§ **Texto de estudio**:

Era entonces una fiesta basada en el odio
de clases con el ingrediente del odio a la religión. Calumnia dicha por los
que, en su injusticia, quizá tengan vergüenza de que en otro tiempo fuera la
Iglesia la que se ocupó de prestar asistencia a sus antepasados en la cama del
hospital en que murieron; o quizá lanzaron esas afirmaciones aquellos que, un
tanto frágiles de memoria, olvidaron que los cuidados de la enseñanza primera
los recibieron de unas monjas que no les cobraban a sus padres ni la comida que
recibían por caridad; o posiblemente repetían lo que oían a otros sin enterarse
de que son la Iglesia aquellas y aquellos que, sin esperar ningún tipo de
aplauso humano, queman sus vidas ayudando en todos los campos que pueden a los
que aún son más desafortunados en el ancho mundo, como Calcuta, territorios
africanos pandemiados de sida, o tierras americanas plenas de abandono y de
miseria; allí estuvieron y están, dando del amor que disfrutan, ayudando con lo
que tienen y con lo que otros les dan, consolando lo que pueden y siendo
testigos del que enseñó que el amor al hombre era la única regla a observar. Y
son bien conscientes de que han sido siempre y son hoy los débiles los que
están en el punto próximo de mira de la Iglesia. Quizá sean inconscientes, pero
el resultado obvio es que su mala propaganda daña a quien hace el bien, aunque
con defectos, y, desde luego, deseando mejorar.

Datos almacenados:
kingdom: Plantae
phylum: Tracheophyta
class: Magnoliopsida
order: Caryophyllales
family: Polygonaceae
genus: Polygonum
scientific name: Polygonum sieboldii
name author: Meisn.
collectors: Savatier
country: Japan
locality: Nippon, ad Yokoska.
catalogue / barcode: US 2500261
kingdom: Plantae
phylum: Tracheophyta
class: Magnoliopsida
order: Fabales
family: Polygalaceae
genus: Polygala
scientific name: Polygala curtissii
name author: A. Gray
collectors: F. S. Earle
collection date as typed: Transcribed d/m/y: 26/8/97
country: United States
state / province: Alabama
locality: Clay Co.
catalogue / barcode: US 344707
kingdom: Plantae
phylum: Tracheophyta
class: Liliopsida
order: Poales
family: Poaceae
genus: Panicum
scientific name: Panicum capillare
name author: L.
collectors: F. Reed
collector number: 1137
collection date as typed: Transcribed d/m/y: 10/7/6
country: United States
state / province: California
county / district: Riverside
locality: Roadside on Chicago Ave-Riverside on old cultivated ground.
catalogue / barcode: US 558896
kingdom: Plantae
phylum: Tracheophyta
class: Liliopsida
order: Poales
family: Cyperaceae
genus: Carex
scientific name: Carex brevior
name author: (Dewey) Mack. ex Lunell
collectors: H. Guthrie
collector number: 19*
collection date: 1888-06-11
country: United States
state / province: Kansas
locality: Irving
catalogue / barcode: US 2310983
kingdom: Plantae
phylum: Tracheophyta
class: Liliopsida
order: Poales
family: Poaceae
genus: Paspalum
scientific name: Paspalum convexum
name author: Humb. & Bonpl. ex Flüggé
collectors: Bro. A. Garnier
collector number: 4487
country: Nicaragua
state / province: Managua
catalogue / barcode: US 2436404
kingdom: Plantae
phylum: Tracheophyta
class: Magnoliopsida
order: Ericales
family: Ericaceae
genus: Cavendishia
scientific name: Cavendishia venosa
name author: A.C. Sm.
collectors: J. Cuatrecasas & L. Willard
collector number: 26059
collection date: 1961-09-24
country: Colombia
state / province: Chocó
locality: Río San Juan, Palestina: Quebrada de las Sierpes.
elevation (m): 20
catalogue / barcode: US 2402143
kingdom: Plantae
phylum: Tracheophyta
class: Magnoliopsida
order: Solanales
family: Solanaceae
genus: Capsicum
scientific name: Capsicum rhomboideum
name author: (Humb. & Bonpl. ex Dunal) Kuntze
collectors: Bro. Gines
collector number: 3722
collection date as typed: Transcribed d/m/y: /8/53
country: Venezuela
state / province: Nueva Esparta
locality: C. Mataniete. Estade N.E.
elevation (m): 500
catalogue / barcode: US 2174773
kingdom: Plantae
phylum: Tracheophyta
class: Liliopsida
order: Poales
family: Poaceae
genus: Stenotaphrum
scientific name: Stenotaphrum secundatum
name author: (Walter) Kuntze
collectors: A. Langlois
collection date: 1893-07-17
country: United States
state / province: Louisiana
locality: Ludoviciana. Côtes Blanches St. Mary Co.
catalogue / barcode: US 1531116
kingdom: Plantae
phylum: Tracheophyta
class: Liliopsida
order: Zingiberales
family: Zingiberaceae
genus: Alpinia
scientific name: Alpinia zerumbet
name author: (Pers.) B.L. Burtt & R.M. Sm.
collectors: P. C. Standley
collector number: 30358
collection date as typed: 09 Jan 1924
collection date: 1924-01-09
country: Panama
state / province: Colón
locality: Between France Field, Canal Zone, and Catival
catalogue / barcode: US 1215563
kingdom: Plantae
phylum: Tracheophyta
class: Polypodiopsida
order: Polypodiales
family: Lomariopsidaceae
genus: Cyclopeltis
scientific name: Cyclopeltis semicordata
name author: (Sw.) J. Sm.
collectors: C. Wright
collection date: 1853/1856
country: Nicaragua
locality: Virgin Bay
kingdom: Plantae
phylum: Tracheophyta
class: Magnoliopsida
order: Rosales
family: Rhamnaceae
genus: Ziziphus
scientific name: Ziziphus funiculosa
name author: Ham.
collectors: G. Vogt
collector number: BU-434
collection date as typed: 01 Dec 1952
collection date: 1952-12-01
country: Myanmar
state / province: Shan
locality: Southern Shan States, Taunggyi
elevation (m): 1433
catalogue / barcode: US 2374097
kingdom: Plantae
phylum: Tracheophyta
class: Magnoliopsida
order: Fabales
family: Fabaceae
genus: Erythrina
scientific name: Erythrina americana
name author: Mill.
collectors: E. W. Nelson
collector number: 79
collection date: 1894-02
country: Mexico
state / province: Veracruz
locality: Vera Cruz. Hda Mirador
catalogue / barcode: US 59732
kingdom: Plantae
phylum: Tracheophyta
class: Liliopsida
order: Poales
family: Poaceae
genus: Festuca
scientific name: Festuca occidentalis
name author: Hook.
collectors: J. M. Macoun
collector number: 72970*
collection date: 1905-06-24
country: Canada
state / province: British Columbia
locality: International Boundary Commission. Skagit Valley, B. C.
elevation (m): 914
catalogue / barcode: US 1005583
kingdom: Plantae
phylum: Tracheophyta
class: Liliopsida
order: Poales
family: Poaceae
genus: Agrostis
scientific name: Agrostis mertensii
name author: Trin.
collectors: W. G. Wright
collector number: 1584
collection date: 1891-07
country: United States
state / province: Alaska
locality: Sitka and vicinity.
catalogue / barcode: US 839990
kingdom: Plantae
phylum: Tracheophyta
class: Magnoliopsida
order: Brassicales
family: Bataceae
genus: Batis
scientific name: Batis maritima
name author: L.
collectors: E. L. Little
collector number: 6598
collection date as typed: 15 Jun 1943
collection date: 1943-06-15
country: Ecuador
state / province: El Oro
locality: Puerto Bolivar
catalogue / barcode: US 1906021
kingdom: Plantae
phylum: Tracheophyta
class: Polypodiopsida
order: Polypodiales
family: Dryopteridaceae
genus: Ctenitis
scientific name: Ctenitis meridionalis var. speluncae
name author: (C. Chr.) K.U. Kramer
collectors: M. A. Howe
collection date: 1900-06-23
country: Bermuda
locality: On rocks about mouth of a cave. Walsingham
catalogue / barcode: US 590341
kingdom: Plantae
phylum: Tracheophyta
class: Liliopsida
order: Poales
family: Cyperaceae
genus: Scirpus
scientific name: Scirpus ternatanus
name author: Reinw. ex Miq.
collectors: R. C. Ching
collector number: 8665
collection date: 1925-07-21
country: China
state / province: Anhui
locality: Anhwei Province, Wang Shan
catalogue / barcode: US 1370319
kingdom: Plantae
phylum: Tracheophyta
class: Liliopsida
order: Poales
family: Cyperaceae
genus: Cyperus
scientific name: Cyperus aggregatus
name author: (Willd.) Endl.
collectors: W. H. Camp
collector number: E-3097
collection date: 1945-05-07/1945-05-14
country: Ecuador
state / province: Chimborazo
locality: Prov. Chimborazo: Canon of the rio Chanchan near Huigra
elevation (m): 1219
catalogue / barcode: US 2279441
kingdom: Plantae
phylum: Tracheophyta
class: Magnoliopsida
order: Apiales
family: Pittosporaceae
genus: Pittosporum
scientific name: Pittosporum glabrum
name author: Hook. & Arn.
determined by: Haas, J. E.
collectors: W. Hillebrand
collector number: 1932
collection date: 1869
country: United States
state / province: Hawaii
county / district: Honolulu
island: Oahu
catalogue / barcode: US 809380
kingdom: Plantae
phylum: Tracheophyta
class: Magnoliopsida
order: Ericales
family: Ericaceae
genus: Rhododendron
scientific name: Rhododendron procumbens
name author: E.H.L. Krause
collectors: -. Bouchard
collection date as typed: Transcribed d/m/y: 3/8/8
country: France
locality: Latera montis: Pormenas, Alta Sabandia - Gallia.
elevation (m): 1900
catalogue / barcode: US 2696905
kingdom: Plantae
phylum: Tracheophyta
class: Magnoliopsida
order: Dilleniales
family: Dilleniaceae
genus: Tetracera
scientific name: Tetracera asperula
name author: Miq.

§ **Consigna de trabajo**:
Prosigue el texto sobre la Iglesia a partir de su última oración. Las líneas no tienen ningún papel en este ejercicio.

§ **Respuesta escrita**:
El día 1 de mayo del año 1955, el Papa Pío
XII, instituyó la fiesta de San José Obrero. Una fiesta bien distinta que ha de
celebrarse desde el punto de partida del amor a Dios y de ahí pasar a la
vigilancia por la responsabilidad de todos y de cada uno al amplísimo y
complejo mundo de la relación con el prójimo basada en el amor: desde el
trabajador al empresario y del trabajo al capital, pasando por poner de relieve
y bien manifiesta la dignidad del trabajo –don de Dios– y del trabajador
–imagen de Dios–, los derechos a una vivienda digna, a formar familia, al
salario justo para alimentarla y a la asistencia social para atenderla, al ocio
y a practicar la religión que su conciencia le dicte; además, se recuerda la
responsabilidad de los sindicatos para el logro de mejoras sociales de los
distintos grupos, habida cuenta de las exigencias del bien de toda la
colectividad y se aviva también la responsabilidad política del gobernante.
Todo esto incluye ¡y mucho más! la doctrina social de la Iglesia porque se toca
al hombre al que ella debe anunciar el Evangelio y llevarle la Salvación; así
mantuvo siempre su voz la Iglesia, y quien tenga voluntad y ojos limpios lo
puede leer sin tapujos ni retoques en Rerum novarum, Mater et magistra,
Populorum progressio, Laborem exercens, Solicitudo rei socialis, entre
otros documentos. Dar doctrina, enseñar dónde está la justicia y señalar los
límites de la moral; recordar la prioridad del hombre sobre el trabajo, el
derecho a un puesto en el tajo común, animar a la revisión de comportamientos
abusivos y atentatorios contra la dignidad humana… es su cometido para bien de
toda la humanidad; y son principios aplicables al campo y a la industria, al comercio
y a la universidad, a la labor manual y a la alta investigación científica, es
decir, a todo el variadísimo campo donde se desarrolle la actividad humana.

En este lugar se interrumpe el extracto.